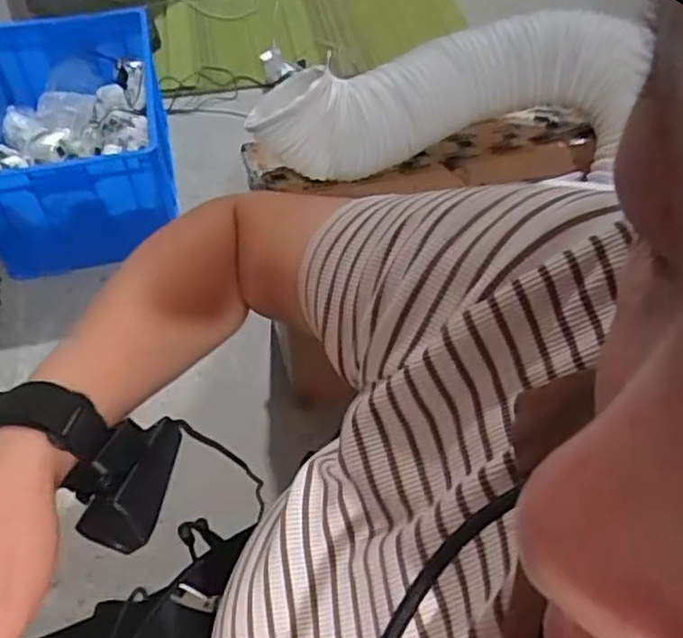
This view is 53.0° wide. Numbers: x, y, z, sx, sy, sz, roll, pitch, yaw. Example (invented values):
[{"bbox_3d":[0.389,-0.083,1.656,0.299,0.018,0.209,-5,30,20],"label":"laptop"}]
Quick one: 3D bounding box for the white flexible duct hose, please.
[{"bbox_3d":[0.139,-0.311,0.988,0.517,0.161,0.188,2,53,3],"label":"white flexible duct hose"}]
★ ★ ★ ★ ★ ★ ★
What you have to do: Please write every line above out exactly as given, except for any pictures.

Response to the task:
This view is 53.0° wide. Numbers: x, y, z, sx, sy, sz, roll, pitch, yaw. Example (invented values):
[{"bbox_3d":[0.389,-0.083,1.656,0.299,0.018,0.209,-5,30,20],"label":"laptop"}]
Quick one: 3D bounding box for the white flexible duct hose, please.
[{"bbox_3d":[0.139,-0.311,0.988,0.517,0.161,0.188,2,53,3],"label":"white flexible duct hose"}]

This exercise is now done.